El Parlamento abordó la situación el mismo dia en que se abrió una investigación a un comandante de Ejército tras la denuncia de 'NYT' y se negó la petición de libertad para 'Jesús Santrich'

Entre enero de 2016 y abril de 2019 han sido asesinados en Colombia 681 líderes sociales y defensores de derechos humanos, afirma una ONG. (Omar_FARC)

28 de mayo 2019 - 10:45

Bogotá/(EFE).- La indignación por el asesinato de líderes sociales, defensores de derechos humanos y desmovilizados de las FARC llegó este lunes al Congreso colombiano en un debate de control político al Gobierno promovido por el partido que surgió de la antigua guerrilla tras la firma del acuerdo de paz en 2016.

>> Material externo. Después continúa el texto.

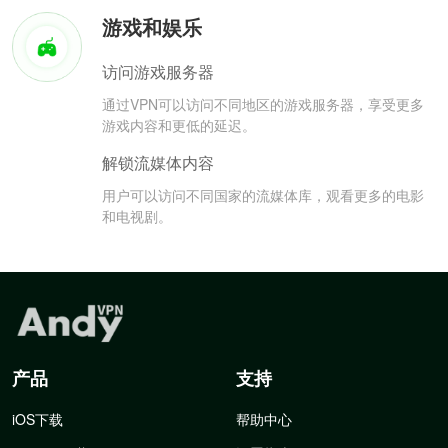
游戏和娱乐
访问游戏服务器
通过VPN可以访问不同地区的游戏服务器，享受更多
游戏内容和更低的延迟。
解锁流媒体内容
用户可以访问不同国家的流媒体库，观看更多的电影
和电视剧。
产品
支持
iOS下载
帮助中心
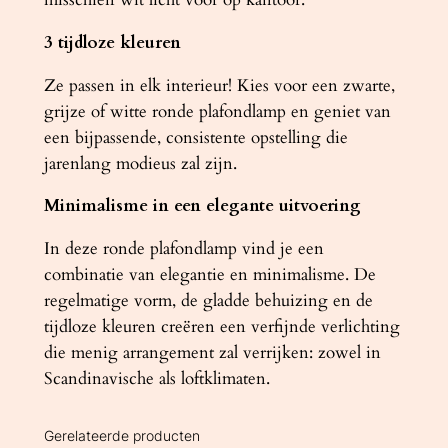
3 tijdloze kleuren
Ze passen in elk interieur! Kies voor een zwarte,
grijze of witte ronde plafondlamp en geniet van
een bijpassende, consistente opstelling die
jarenlang modieus zal zijn.
Minimalisme in een elegante uitvoering
In deze ronde plafondlamp vind je een
combinatie van elegantie en minimalisme. De
regelmatige vorm, de gladde behuizing en de
tijdloze kleuren creëren een verfijnde verlichting
die menig arrangement zal verrijken: zowel in
Scandinavische als loftklimaten.
Gerelateerde producten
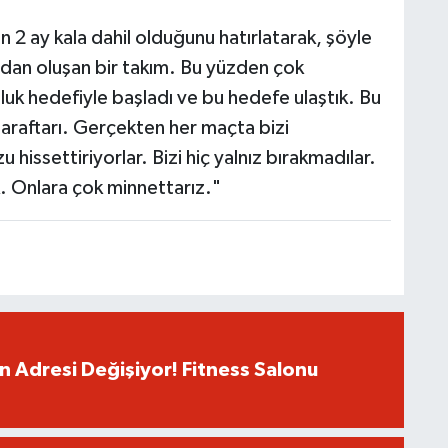
2 ay kala dahil olduğunu hatırlatarak, şöyle
rdan oluşan bir takım. Bu yüzden çok
k hedefiyle başladı ve bu hedefe ulaştık. Bu
 taraftarı. Gerçekten her maçta bizi
hissettiriyorlar. Bizi hiç yalnız bırakmadılar.
. Onlara çok minnettarız."
 Adresi Değişiyor! Fitness Salonu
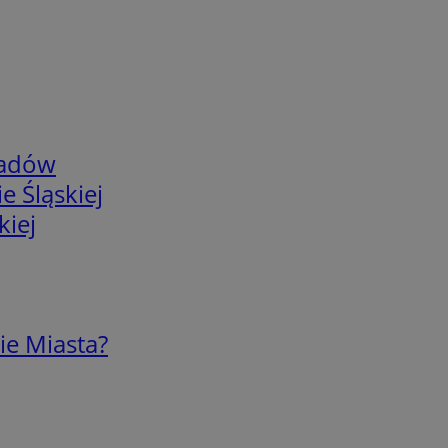
adów
e Śląskiej
kiej
ie Miasta?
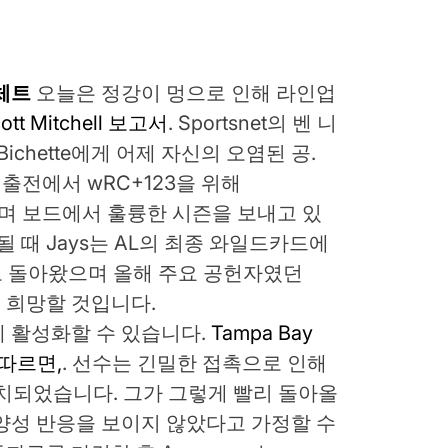
체트
오늘은 정강이 멍으로 인해 라인업
ott Mitchell 보고서
. Sportsnet의 벤 니
Bichette에게 어제 자신의 오염된 공.
보드 출전에서 wRC+123을 위해
 기록하며 보드에서 훌륭한 시즌을 보내고 있
될 때 Jays는 AL의 최종 와일드카드에
로 돌아왔으며 올해 주요 공헌자였던
기를 희망할 것입니다.
 활성화할 수 있습니다.
Tampa Bay
에 따르면,
. 선수는 긴밀한 접촉으로 인해
 배치되었습니다. 그가 그렇게 빨리 돌아올
양성 반응을 보이지 않았다고 가정할 수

Al primer debate del partido FARC en su año de estreno en la política asistieron la ministra del Interior, Nancy Patricia Gutiérrez; el alto Comisionado de Paz, Miguel Ceballos, el alto Consejero para el Posconflicto, Emilio Archila, y funcionarios de la Fiscalía.

El senador Julián Gallo, conocido en su época de guerrillero como Carlos Antonio Lozada, promotor del debate, que se desarrolló en la Comisión Primera de la Cámara Alta, dijo que la acción de fuerzas oscuras se ha cobrado la vida de 133 reincorporados a la sociedad de las FARC entre 2016 y lo que va de año.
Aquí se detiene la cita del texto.